WORK TASK> Exact copy, no pictures: return all the data below as written.

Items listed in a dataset
[Start of Attachment]

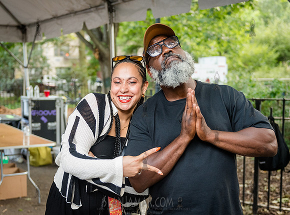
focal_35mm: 49
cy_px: 119
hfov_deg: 38.8
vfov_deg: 29.2
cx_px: 144
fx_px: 412
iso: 2000
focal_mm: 38
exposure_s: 1/200
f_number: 2.8
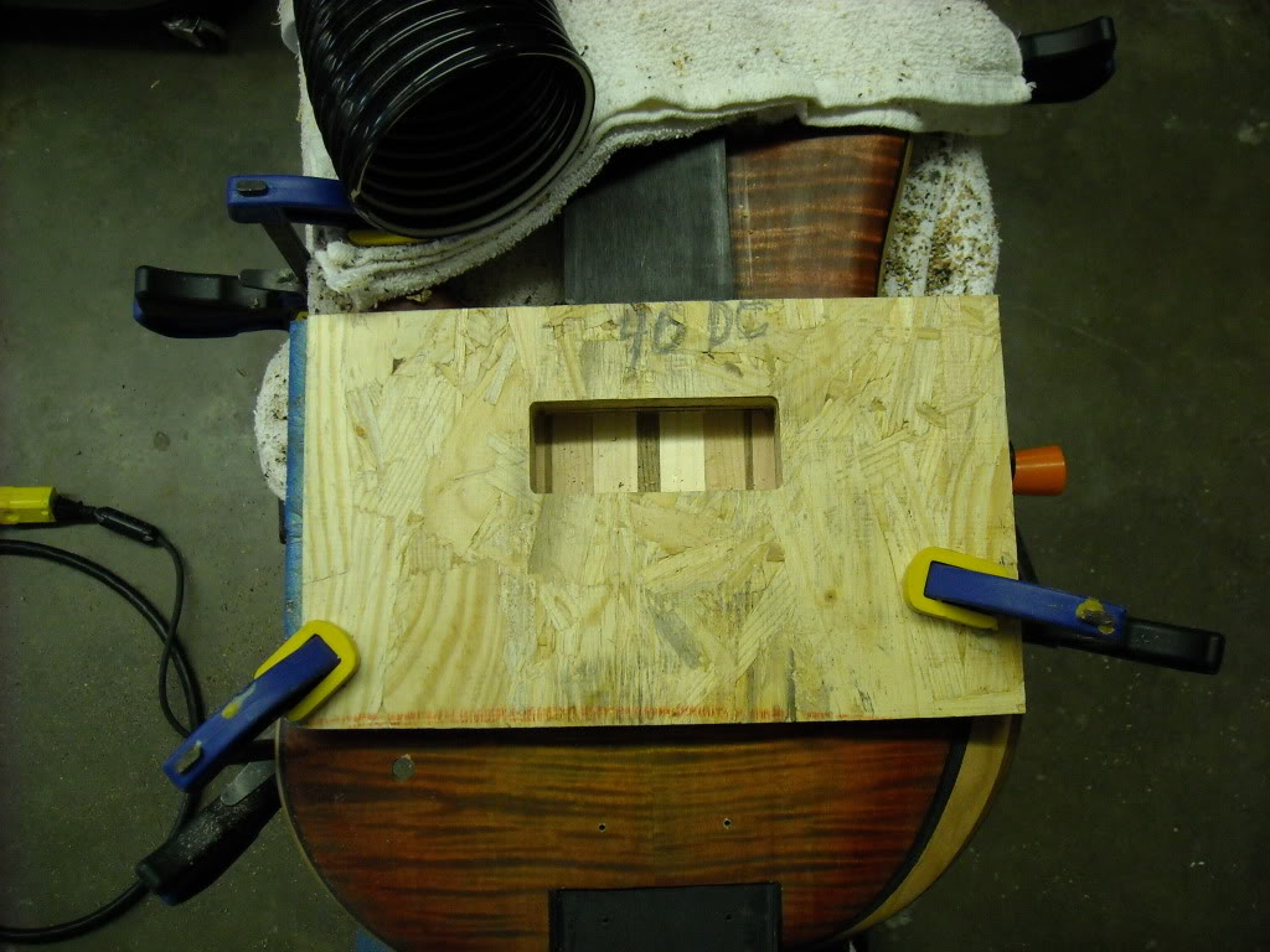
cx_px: 635
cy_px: 476
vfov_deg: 40.7
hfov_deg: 52.6
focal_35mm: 35
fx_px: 1284
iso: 270
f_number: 2.8
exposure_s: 1/60
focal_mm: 5.7
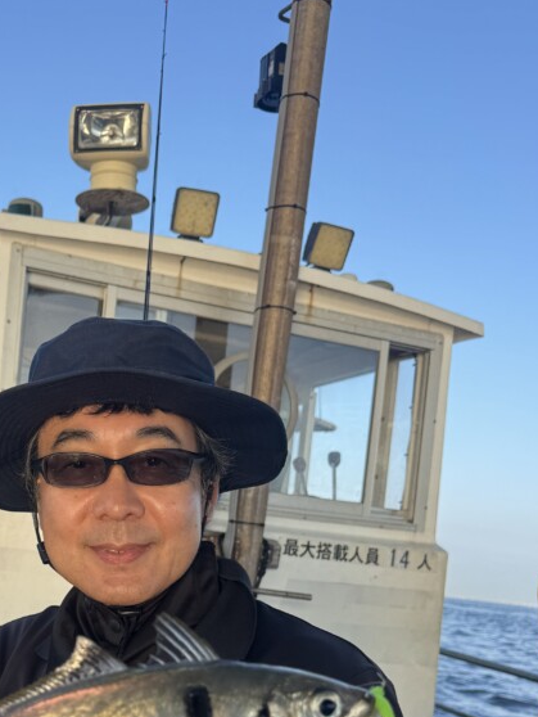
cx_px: 103
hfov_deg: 32.6
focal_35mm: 43
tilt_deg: -3.9
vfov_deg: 41.5
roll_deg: -7.0
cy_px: 598
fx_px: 890
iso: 80
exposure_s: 1/1112
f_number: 1.78
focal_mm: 6.76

[End of Attachment]

OUTPUT BELOW>
focal_35mm: 49
cy_px: 119
hfov_deg: 38.8
vfov_deg: 29.2
cx_px: 144
fx_px: 412
iso: 2000
focal_mm: 38
exposure_s: 1/200
f_number: 2.8
cx_px: 635
cy_px: 476
vfov_deg: 40.7
hfov_deg: 52.6
focal_35mm: 35
fx_px: 1284
iso: 270
f_number: 2.8
exposure_s: 1/60
focal_mm: 5.7
cx_px: 103
hfov_deg: 32.6
focal_35mm: 43
tilt_deg: -3.9
vfov_deg: 41.5
roll_deg: -7.0
cy_px: 598
fx_px: 890
iso: 80
exposure_s: 1/1112
f_number: 1.78
focal_mm: 6.76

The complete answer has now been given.